The observation is that within a column, the front bits vary across only a small number of distinct patterns, values tend to share magnitude and sign, while the trailing mantissa bits are effectively random and incompressible. So ALPrd:

  • Dictionary-encodes the left parts. A small dictionary (a handful of entries) captures the common front-bit patterns; each value stores a tiny dictionary index plus any left-part bits not covered. Left parts that miss the dictionary become exceptions.
  • Stores the right parts bit-packed and uncompressed. There is no point trying to compress randomness; ALP just packs them densely.

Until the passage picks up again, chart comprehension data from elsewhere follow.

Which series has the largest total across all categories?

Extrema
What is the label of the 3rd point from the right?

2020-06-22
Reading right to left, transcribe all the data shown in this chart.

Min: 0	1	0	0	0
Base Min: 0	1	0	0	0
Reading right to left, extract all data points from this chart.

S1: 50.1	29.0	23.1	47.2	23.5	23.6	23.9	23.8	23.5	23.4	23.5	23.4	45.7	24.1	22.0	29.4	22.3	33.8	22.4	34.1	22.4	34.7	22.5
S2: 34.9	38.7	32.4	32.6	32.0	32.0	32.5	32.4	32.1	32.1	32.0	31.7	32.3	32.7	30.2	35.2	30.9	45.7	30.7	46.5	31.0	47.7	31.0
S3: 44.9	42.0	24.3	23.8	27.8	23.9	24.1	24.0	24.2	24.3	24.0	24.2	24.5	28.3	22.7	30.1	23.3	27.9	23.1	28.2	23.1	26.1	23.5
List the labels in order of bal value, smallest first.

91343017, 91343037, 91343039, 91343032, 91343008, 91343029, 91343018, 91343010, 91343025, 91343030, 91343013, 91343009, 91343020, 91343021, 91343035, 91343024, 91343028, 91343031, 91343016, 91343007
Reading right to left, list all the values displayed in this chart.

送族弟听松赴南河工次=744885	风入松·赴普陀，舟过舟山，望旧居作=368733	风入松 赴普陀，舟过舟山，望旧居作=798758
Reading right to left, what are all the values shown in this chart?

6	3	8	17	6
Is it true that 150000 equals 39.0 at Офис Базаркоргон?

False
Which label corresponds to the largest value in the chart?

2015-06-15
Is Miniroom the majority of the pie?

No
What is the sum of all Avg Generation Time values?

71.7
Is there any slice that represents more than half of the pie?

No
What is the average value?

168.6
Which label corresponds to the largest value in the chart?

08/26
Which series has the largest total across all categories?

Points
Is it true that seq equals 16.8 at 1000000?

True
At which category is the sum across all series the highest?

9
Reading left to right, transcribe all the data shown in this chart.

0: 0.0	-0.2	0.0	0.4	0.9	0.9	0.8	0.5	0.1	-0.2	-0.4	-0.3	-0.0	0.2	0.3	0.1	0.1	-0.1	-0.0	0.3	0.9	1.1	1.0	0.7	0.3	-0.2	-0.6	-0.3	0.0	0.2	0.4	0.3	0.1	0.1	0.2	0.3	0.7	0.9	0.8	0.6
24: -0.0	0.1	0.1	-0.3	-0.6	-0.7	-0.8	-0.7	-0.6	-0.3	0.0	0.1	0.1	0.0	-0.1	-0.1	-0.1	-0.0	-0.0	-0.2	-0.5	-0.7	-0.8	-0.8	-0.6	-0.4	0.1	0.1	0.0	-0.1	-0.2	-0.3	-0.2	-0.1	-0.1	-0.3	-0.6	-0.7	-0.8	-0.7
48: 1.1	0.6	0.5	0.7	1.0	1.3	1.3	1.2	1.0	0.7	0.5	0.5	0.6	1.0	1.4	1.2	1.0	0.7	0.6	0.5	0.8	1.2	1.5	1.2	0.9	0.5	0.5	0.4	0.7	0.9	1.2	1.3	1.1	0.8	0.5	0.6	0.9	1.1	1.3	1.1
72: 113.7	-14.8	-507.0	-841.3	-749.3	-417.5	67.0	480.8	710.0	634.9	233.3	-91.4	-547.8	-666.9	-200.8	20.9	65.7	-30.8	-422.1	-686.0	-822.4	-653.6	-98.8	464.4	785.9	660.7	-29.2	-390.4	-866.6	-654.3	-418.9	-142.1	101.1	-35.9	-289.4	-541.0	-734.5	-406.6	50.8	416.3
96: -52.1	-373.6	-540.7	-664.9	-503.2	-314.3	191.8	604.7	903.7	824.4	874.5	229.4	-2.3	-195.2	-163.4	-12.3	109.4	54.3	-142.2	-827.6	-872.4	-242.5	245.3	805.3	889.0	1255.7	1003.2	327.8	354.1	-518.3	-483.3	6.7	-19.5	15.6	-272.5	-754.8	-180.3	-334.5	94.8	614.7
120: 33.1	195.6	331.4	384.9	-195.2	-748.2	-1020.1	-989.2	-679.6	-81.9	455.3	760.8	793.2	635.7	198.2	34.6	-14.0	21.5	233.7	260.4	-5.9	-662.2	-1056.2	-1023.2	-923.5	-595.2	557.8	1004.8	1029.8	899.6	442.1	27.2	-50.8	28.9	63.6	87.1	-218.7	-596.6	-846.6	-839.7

The split point is chosen to maximize dictionary hit rate on the left while keeping the incompressible right as small as possible. ALPrd will not match ALP's ratios on decimal data, but on genuine high-precision data it still beats Gorilla and friends, and it decodes fast because both halves reassemble with cheap shifts and ORs.

Why it decodes so fast

The speed story is entirely about avoiding value-at-a-time branching. Gorilla/Chimp/Patas decode each value by reading a variable number of control bits, branching on them, and reconstructing via XOR against the previous value, a serial dependency chain that defeats instruction-level parallelism. ALP decode is, per vector:

  1. Bit-unpack 1024 residuals (SIMD, no branches).
  2. Add back the frame-of-reference base (SIMD).
  3. Multiply by 10^(f-e) to get doubles (SIMD).
  4. Patch in the handful of exceptions by position (a short scattered write).

Steps 1-3 are dense, uniform, vectorizable arithmetic over the whole vector. The only data-dependent work is patching exceptions, and there are few of them. This is why ALP hits multi-GB/s decode rates where the bit-predictors stall.

What it means in practice

Concretely, DuckDB reported replacing Patas with ALP on a floating-point workload: storage dropped from 275 MB to 184 MB (about 1.5x smaller on that dataset, with 2x+ common elsewhere), load time fell from 0.60s to 0.43s, and query time dropped from 0.080s to 0.020s, faster on all three axes at once. Because the codec is transparent, applied automatically to FLOAT/DOUBLE columns at checkpoint time, application code changes nothing.

The broader lesson is a recurring theme in systems design: the biggest wins come from recognizing hidden structure, not from working harder on the raw bits. For a decade, float compression research chased ever-cleverer ways to squeeze the mantissa. ALP's leap was noticing that the mantissa was the wrong thing to look at, because the data was decimals all along. Once you encode them as the integers they always were, a boring, fast, well-understood integer bit-packer does the rest. The novelty is not a new entropy coder; it is asking where the entropy actually lives.

If you maintain a columnar engine, a time-series store, or a Parquet-adjacent format and you are still shipping floats through a byte-level compressor or a Gorilla variant, ALP is the rare upgrade that costs you nothing on either the ratio or the latency axis. That is unusual enough to be worth a benchmark.